- **Activity**
In your copy of the data, keep every word exact and include no pictures.

==== Source data ====

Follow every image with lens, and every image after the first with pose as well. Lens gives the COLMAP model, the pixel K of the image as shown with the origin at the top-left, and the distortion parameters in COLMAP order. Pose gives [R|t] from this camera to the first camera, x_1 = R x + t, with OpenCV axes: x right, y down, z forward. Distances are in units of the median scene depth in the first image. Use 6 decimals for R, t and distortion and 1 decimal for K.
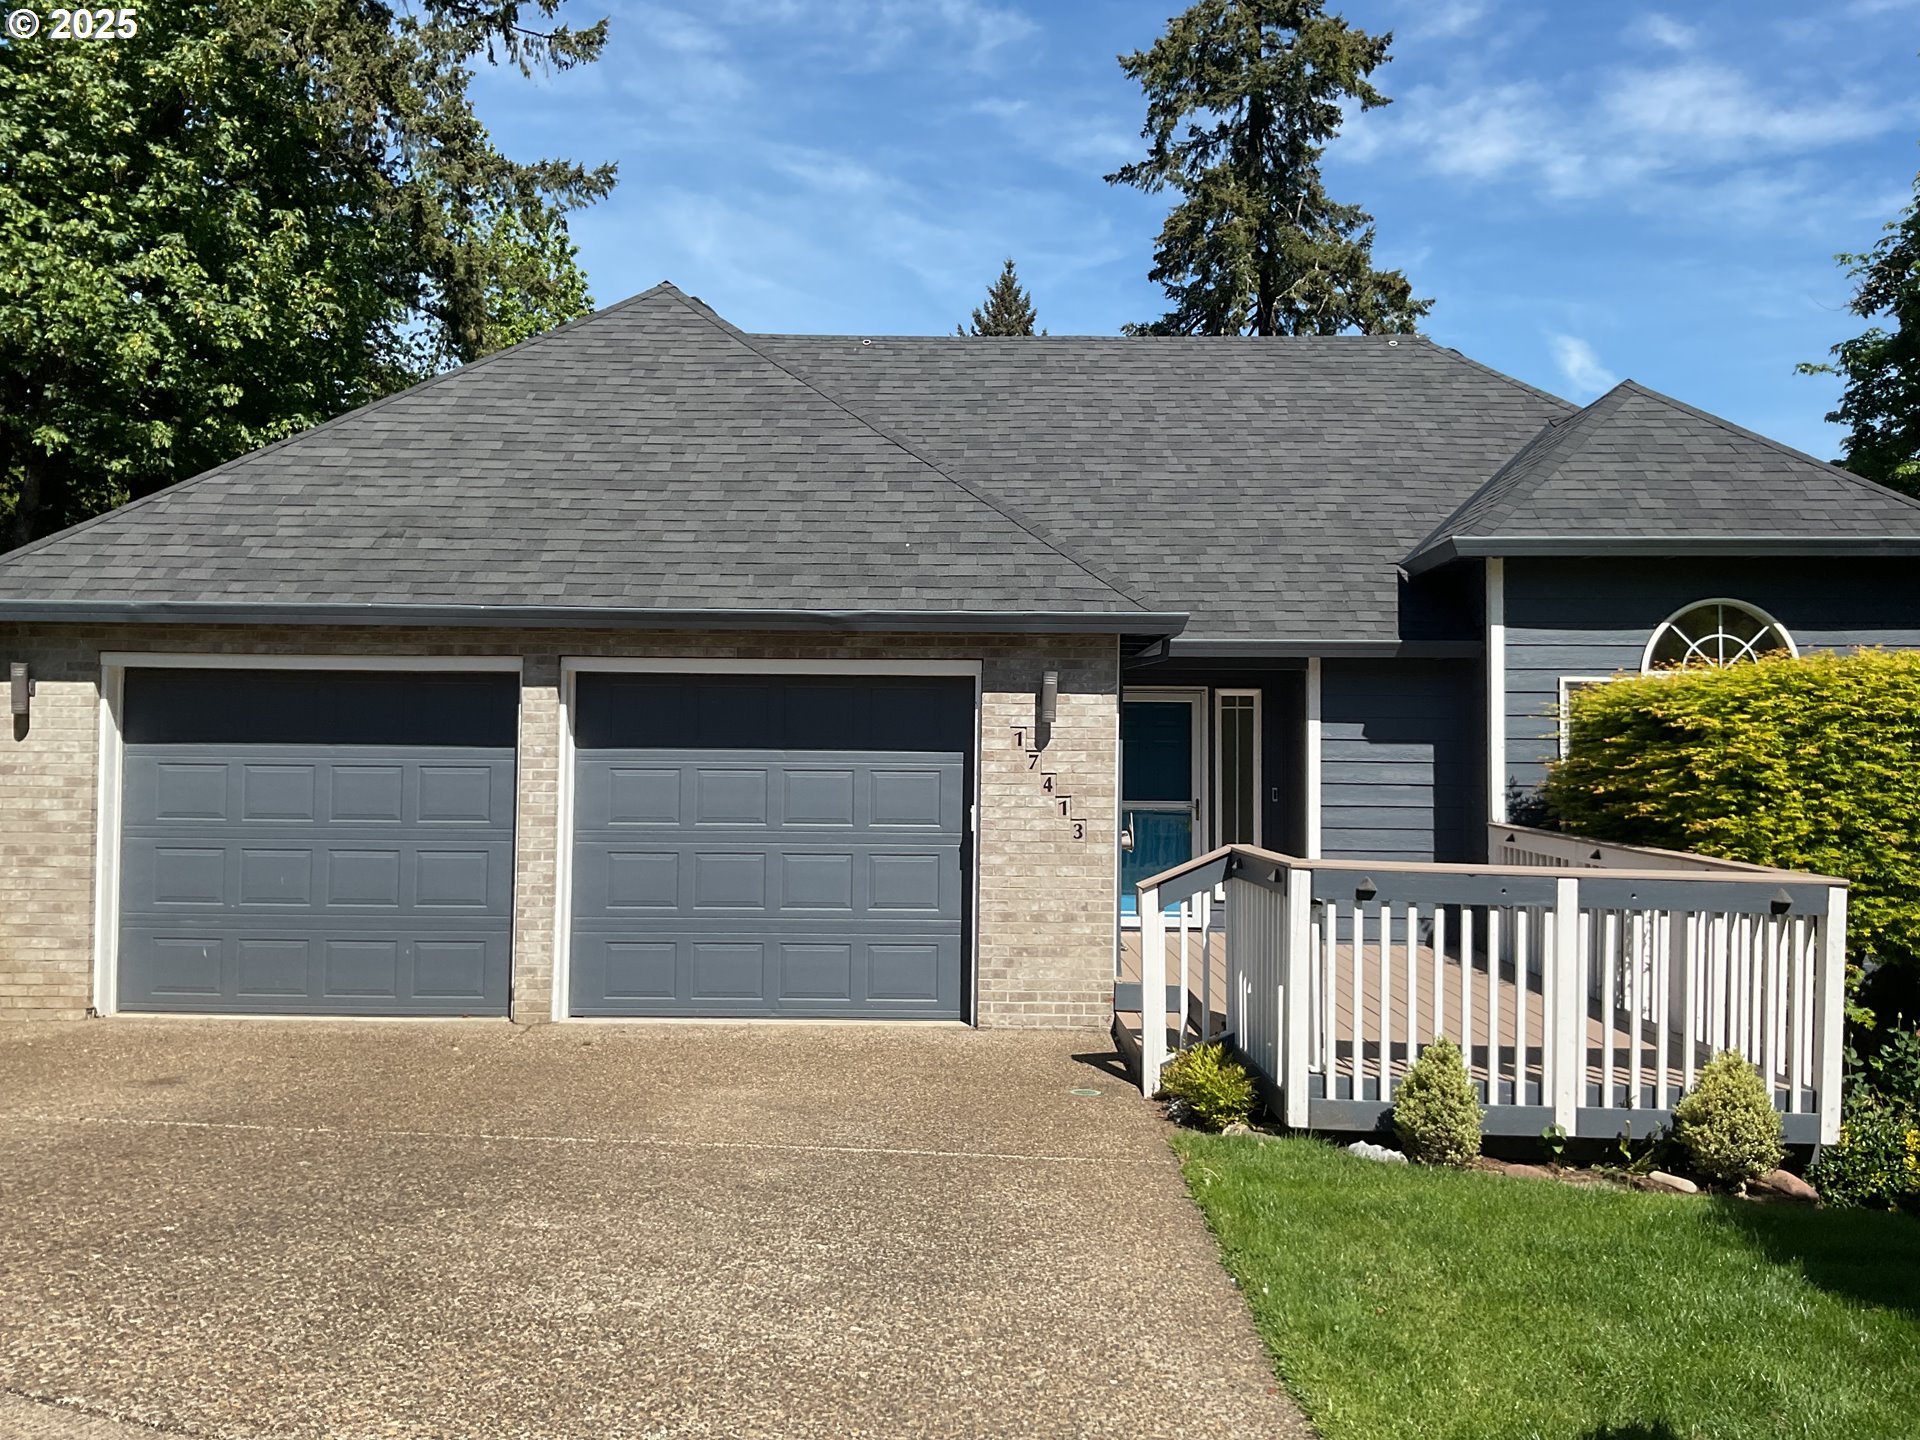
lens RADIAL K [[1585.0, 0, 960.0], [0, 1585.0, 720.0], [0, 0, 1]] dist [0.055114, -0.145481]
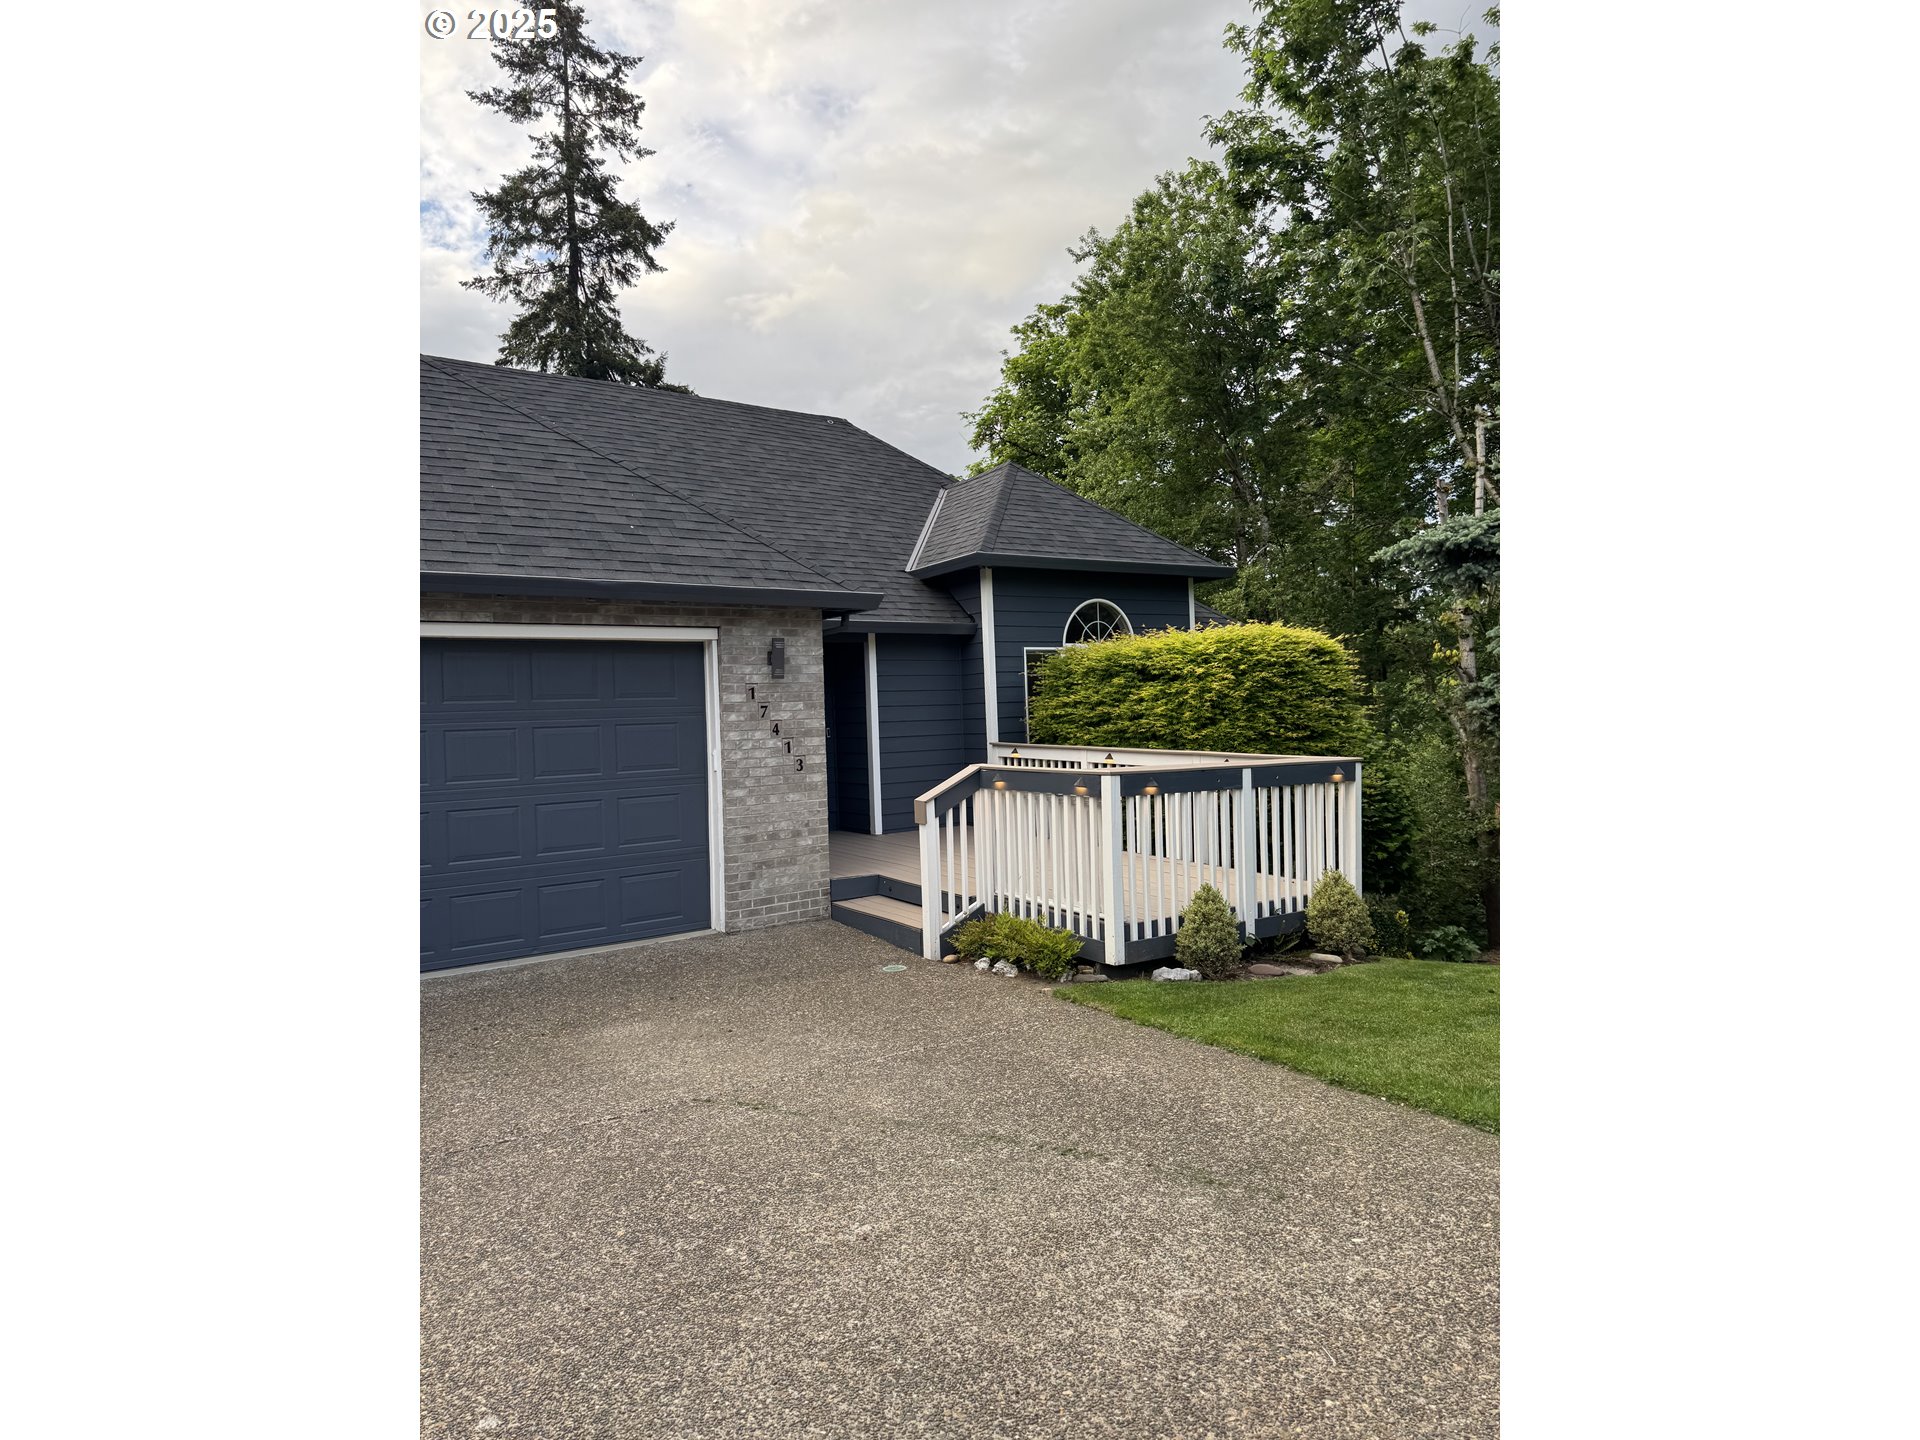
lens RADIAL K [[1007.0, 0, 963.1], [0, 1007.0, 734.1], [0, 0, 1]] dist [0.092843, -0.131321]
pose [[0.821791, -0.049511, 0.567633, -0.272744], [0.027905, 0.998519, 0.046695, 0.011613], [-0.569105, -0.022534, 0.821956, 0.264728]]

====

- **Exercise solution**
Follow every image with lens, and every image after the first with pose as well. Lens gives the COLMAP model, the pixel K of the image as shown with the origin at the top-left, and the distortion parameters in COLMAP order. Pose gives [R|t] from this camera to the first camera, x_1 = R x + t, with OpenCV axes: x right, y down, z forward. Distances are in units of the median scene depth in the first image. Use 6 decimals for R, t and distortion and 1 decimal for K.
lens RADIAL K [[1585.0, 0, 960.0], [0, 1585.0, 720.0], [0, 0, 1]] dist [0.055114, -0.145481]
lens RADIAL K [[1007.0, 0, 963.1], [0, 1007.0, 734.1], [0, 0, 1]] dist [0.092843, -0.131321]
pose [[0.821791, -0.049511, 0.567633, -0.272744], [0.027905, 0.998519, 0.046695, 0.011613], [-0.569105, -0.022534, 0.821956, 0.264728]]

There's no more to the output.